In this respect, the last chapter is especially illuminating, as it tests the hypothesis of cultural affinity as a basis for economic co-operation against the investments actually conducted by Taiwanese business in Malaysia. Is it because Malaysia is the country in South-East Asia with the largest Chinese communities (28% of the population) that Taiwanese investments are especially numerous there? The response of I-Chun Kung is clearly in the negative. If Taiwanese entrepreneurs set up shop there, it is because they can find Malay staff to employ on site who have pursued higher studies in Taiwan itself. It is thus not because the investors share a same Chinese cultural identitya very vague conceptwith their host country, but because a large number of Malaysian students are familiar with Taiwanese realities that there is here a basis for economic co-operation.

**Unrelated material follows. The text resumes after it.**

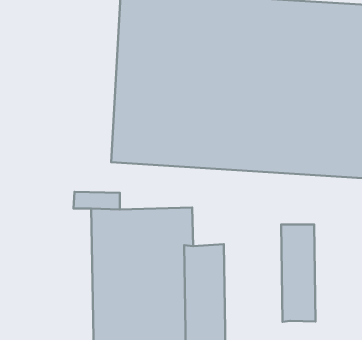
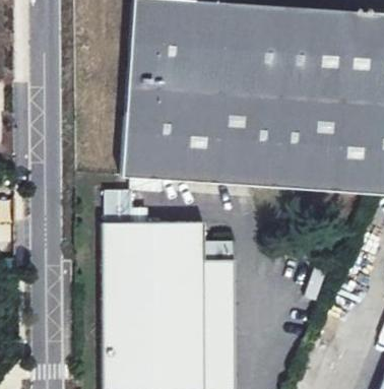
building: [281,224,316,322] -> none

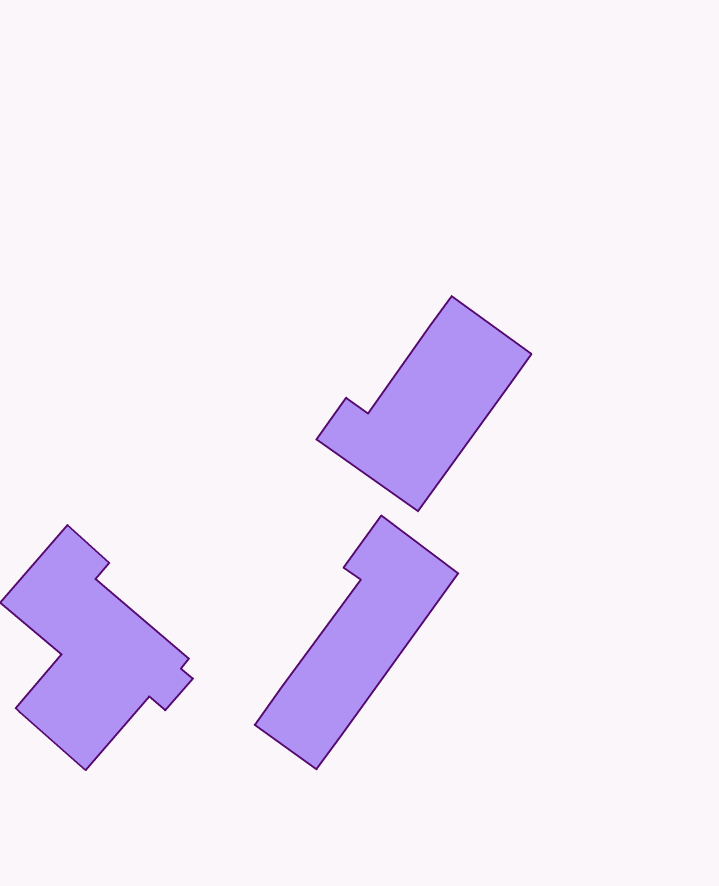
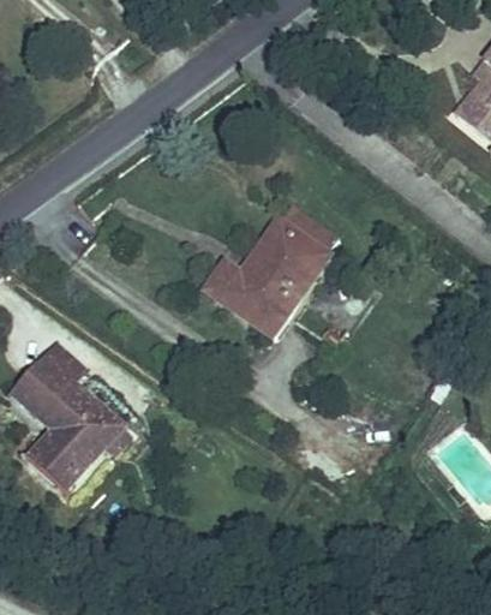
building: [255,516,458,769] -> none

On certain points, the reader remains rather frustrated. Why have the authors limited themselves to South-East Asia while it might have been desirable, from a personal perspective, to take into account Hong Kong or Taiwanese enterprises? The theoretical and methodological questions raised by the authors concern the modes of organisation of capitalism in the Chinese area in general. It would thus be possible to envisage these questions being referred to the attainments of the economic history of pre-communist China or to the forms of development of the entrepreneurial sector of contemporary China. To find their way out of the impasses of culturalism, the authors have chosen to give priority to the study of those enterprises that are controlled or managed by minority populations (but then why look at the case of Singapore, where the Chinese population is in the majority?). One waits with impatience to see how a comparative analysis that they wish for (p. XIII) between the Chinese enterprises in South-East Asia and the enterprises of the other diasporas (Indian, Japanese, Korean, Jewish or Armenian) in other parts of the world might contribute to the debate. Such a comparison could in particular serve as the basis for the production of conceptual tools that, for the time being, are sorely lacking. It is understood that these texts, rich in methodological and theoretical questioning, and which call on an economic sociology that is both political and historical, form only the first in a series of volumes, the publication of which is now awaited with impatience.